Slashdot Mirror
Microsoft Stops Supporting Win98 Early
Christopher_G_Lewis writes "Today Microsoft announced that it is 'not feasible to make the extensive changes necessary to Windows Explorer on Microsoft Windows 98, Microsoft Windows 98 Second Edition (SE), and Microsoft Windows Millennium Edition (ME) to eliminate the vulnerability' to fix Security Bulletin MS06-15. Granted, the vulnerability is easily prevented by basic firewalling, but this basically is the first time Microsoft has admitted that Windows 98 is so broken that it's crazy to be running it on today's Internet."
Maybe I'm crazy, but that OS is, what, 8 years old? How many OSes from that time would be safe to run on today's 'net? Mac OS... what? 8, maybe 9? Solaris 7/8? HP-UX 10?
Ok, Sol8 I could see I guess, but for all that I'm a Mac bigot these days, I can't really blame MS for being unable to support software that old. Sure, it was broken as hell when it came out, but at this point, I'd really rather they try to keep XP or (/sigh) maybe Vista reasonably up-to-date.
I think Microsoft is missing a serious opportunity here. It's called branching.
If they are forced to fix vulnerabilities for an old piece of software without getting paid I can see how that doesn't make sense. But I cannot imagine that there is NOBODY who will pay for vulnerability fixes to their old line instead of upgrading.
Why? Because some software runs on 98 and not on 2000 or XP. Some software will probably run on XP and not Vista in the future. If they dealt with the branch constructively, this could represent another revenue stream for them.
I don't believe it's cannabilistic because the people who would stay on a branch have to because of other software, not because they are cheap. Eventually, they will spend the same amount of money on security updates that it takes to purchase XP but won't have to upgrade their custom software for the new environment.
Is there some reason this wouldn't work?
You are checking your backups, aren't you?
No, I'll get modded down, but... ;)
Look, the truth is that Win XP and to a lesser but still significant extent Win 2k are real, solid OSs.
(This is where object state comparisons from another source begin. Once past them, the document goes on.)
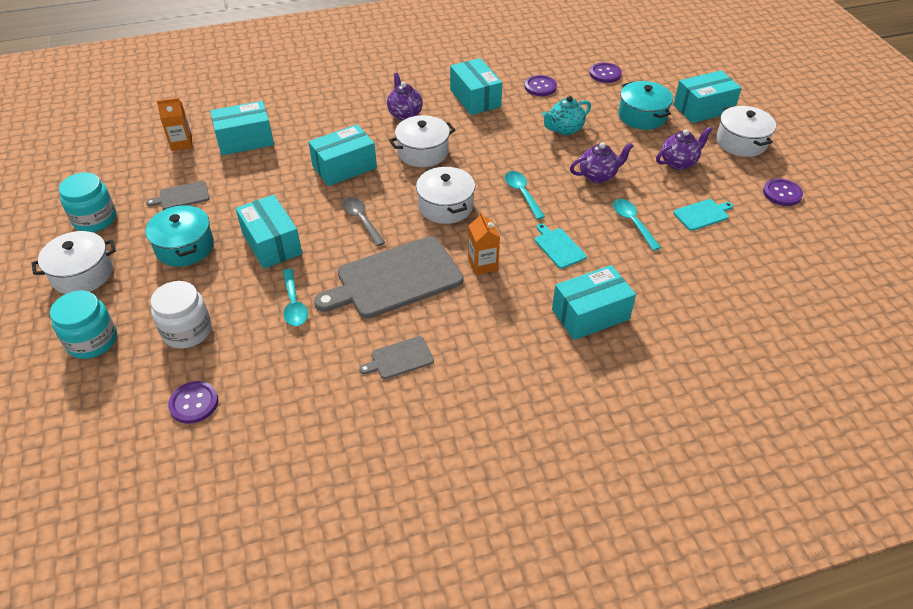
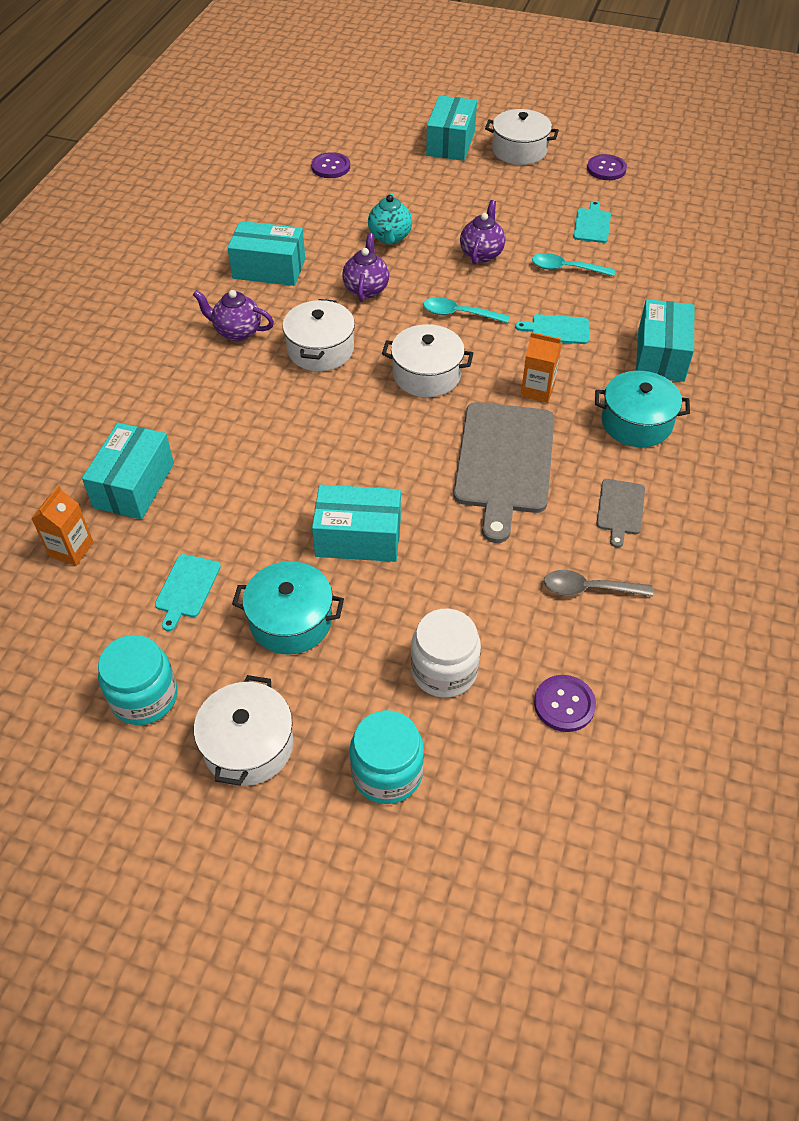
camera: 55 degrees left, 5 degrees up
grey cutting board [146,181,210,209] -> turquoise cutting board [155,554,221,631]
turquoise spoon [283,269,308,326] -> none
turquoise box [308,124,377,186] -> none
grey spoon [342,197,385,246] -> grey spoon moved to [544,570,653,597]
purple button [525,75,557,96] -> none
turquoise pot [618,81,673,130] -> turquoise pot moved to [595,371,690,447]
purple teapot [656,127,712,170] -> purple teapot moved to [342,233,389,302]

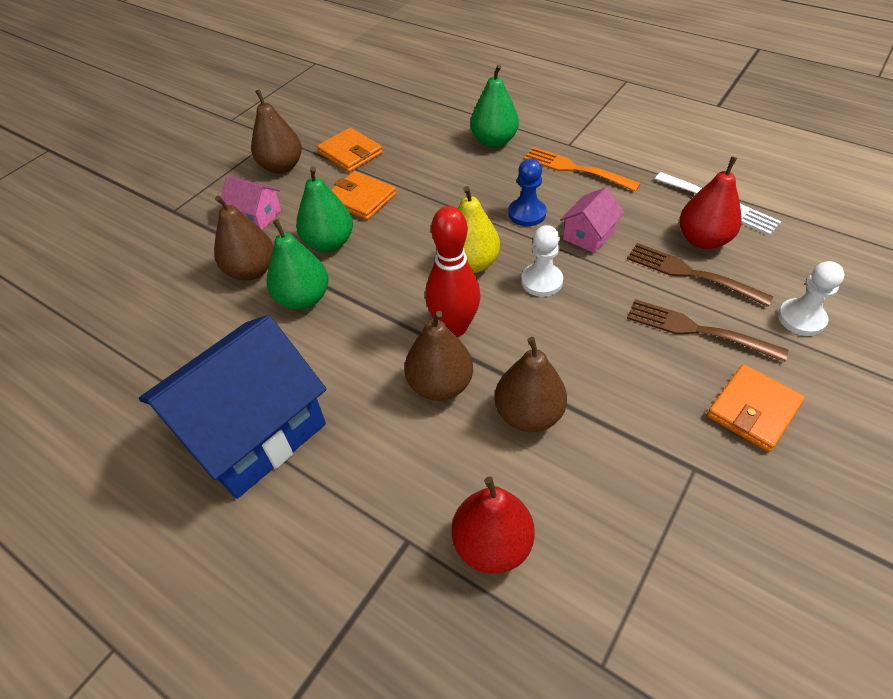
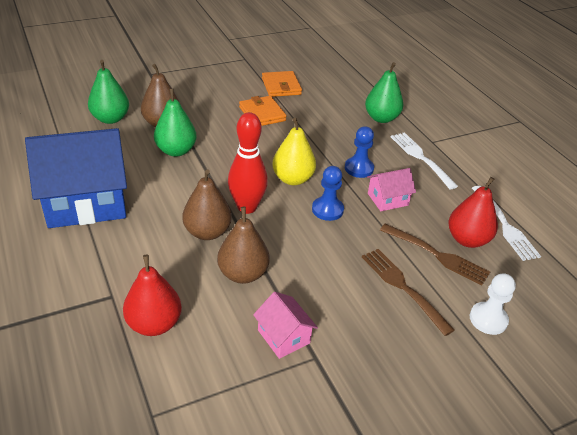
camera: 25 degrees right, 10 degrees down
pink house [219,176,281,230] -> pink house moved to [253,292,318,359]
brown pear [251,89,302,174] -> none
green pear [296,166,353,252] -> green pear moved to [88,60,129,124]
white pawn [521,225,563,297] -> blue pawn [312,166,344,221]
orange fork [523,147,641,191] -> white fork [391,132,458,189]
brown fork [627,243,774,307] -> brown fork turned 150 degrees clockwise [380,224,490,285]
orange wallet [707,364,805,452] -> none

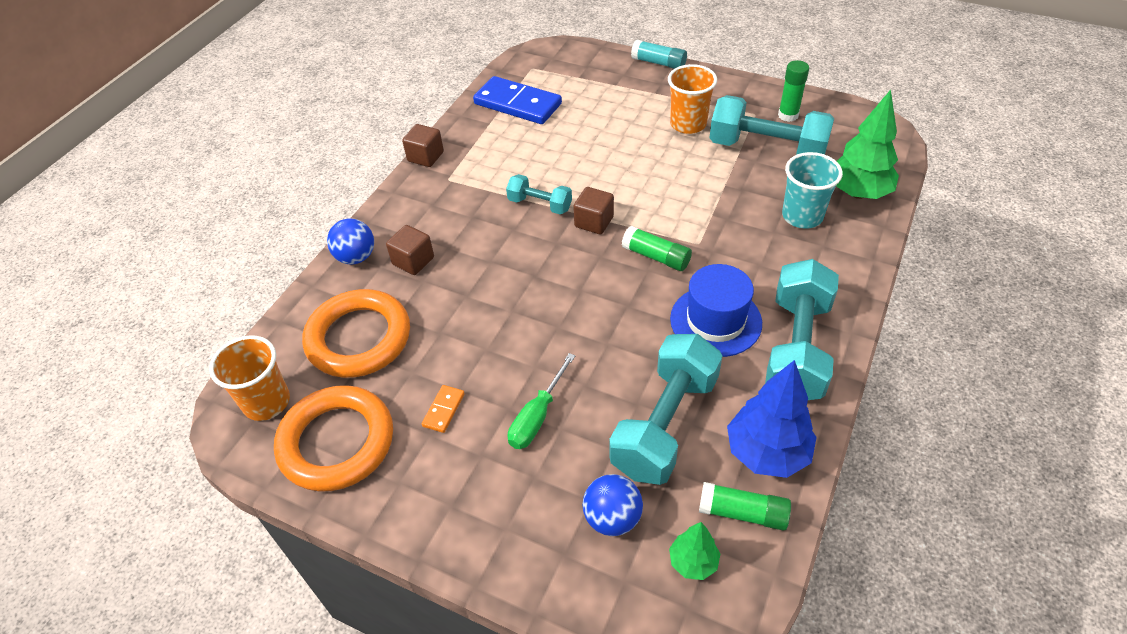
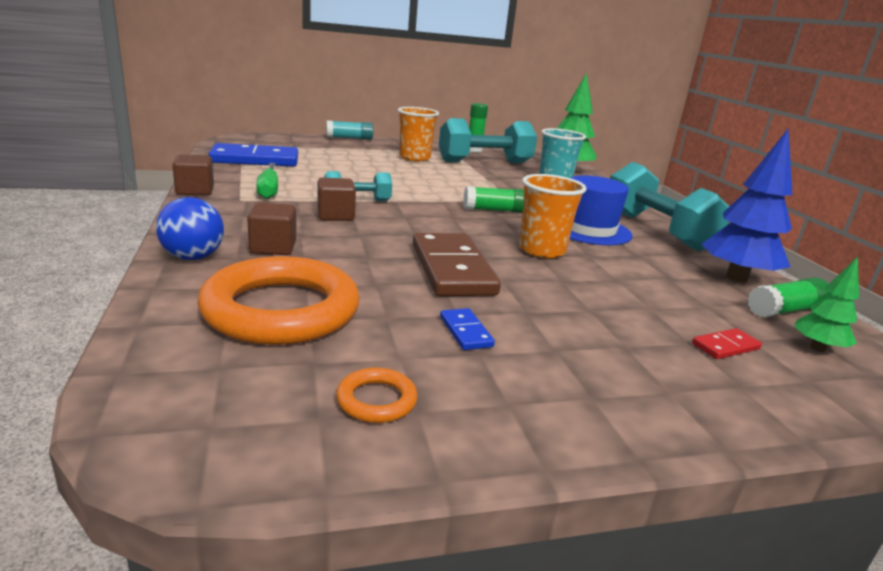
camera: 45 degrees left, 25 degrees down
orange cup [209,335,290,421] -> orange cup moved to [519,174,587,259]
orange ring [274,385,393,492] -> orange ring [336,368,418,423], size x0.42
orange domino [422,385,465,433] -> blue domino [440,308,495,350]
green screwdriver [508,353,575,449] -> green screwdriver moved to [256,163,278,199]
brown cube [573,187,614,234] -> brown cube moved to [317,178,356,221]
blue ball [583,474,643,536] -> red domino [692,328,762,359]
turquoise dumbbell [610,334,722,485] -> none
none -> brown domino [413,233,501,296]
They're targets because of their omnipresence, and moreso because they're 'competitors' to Linux, which is so endeared unto a community like this one.
So we hear the most about the Windows vulnerabilities, yet I just updated some of the software on my Linux box to fix a few security holes, too. And in all honesty...like any other piece of software, if you keep up with the updates and are conscious of the risks and pitfalls of everyday use, it's a safe, fast, and secure OS. If you tossed a version of your favorite Linux distro released circa 1998 onto a computer you would have some VERY serious problems running it smoothly and/or securely.
ACs are modded -6. I don't read you, I don't mod you, I don't see you. Don't like it? Don't be a coward.
Support lifecycle ends on July 11, 2006, so it hardly seems worth the effort to patch for Microsoft. Besides, a pc still running Win98 on the internet without a firewall is probably already compromised, so this patch won't help anything.
If you need the "Windows" environment (for legacy apps?), then 98SE is a perfectly good operating system for computers over 5 years old. It runs almost everything (that the hardware could handle, at least), and is a whole lot lighter than XP.
:|
I mean, if you're not wedded to applications, you can get almost any Linux install to run, better, on a machine that can handle 98SE, but some people aren't down for that
Returned Peace Corps IT Volunteer
Since Windows 95, their whole design was based on extending their products (including Internet Explorer) with insecure features. MS-Word viruses, ActiveX viruses, javascript viruses, and now we even have DRM viruses.
It's not that Windows 9x was old, but that it was awfully designed. Linux is older than Windows 9x, and they got the privileges and file permissions right since the beginning.
Most security updates in Open Source software like Firefox or Linux are due to implementation flaws (i.e. buffer overflows), but the problem we're dealing with here, is a DESIGN FLAW.
Very different, indeed.
You do realize that you need to patch client application security vulnerabilities too? Sure, there may be no "invisible" wormable exploit such as that used by Blaster (since Win98 is running no services). But all of the holes in IE, AIM, MS Office, Quicken, Firefox, and whatever else you use are still there. A large amount of malware relies on client-application vulnerabilites (straight buffer overflows, file parsing errors, etc.) to spread.
Now, you can say, "I never use applications except games from Win98". And if that's true, good for you. But those games could have holes, or they could rely on DLLs that have holes (IE libraries in particular).
Even worse, a whole lot of other folks are browsing the web, answering email, and using IM from Win98. A firewall does not provide client-app security, and these folks will be quickly owned when patches stop coming. Nor does AV software protect you from a lot of attacks at the network protocol layer, as most AV software does not scan network connections in real time or only handles HTTP and POP3 scanning. Until we can formally prove the correctness of all software running on the device, patching will always be necessary for Internet-connected machines (no matter what the operating system).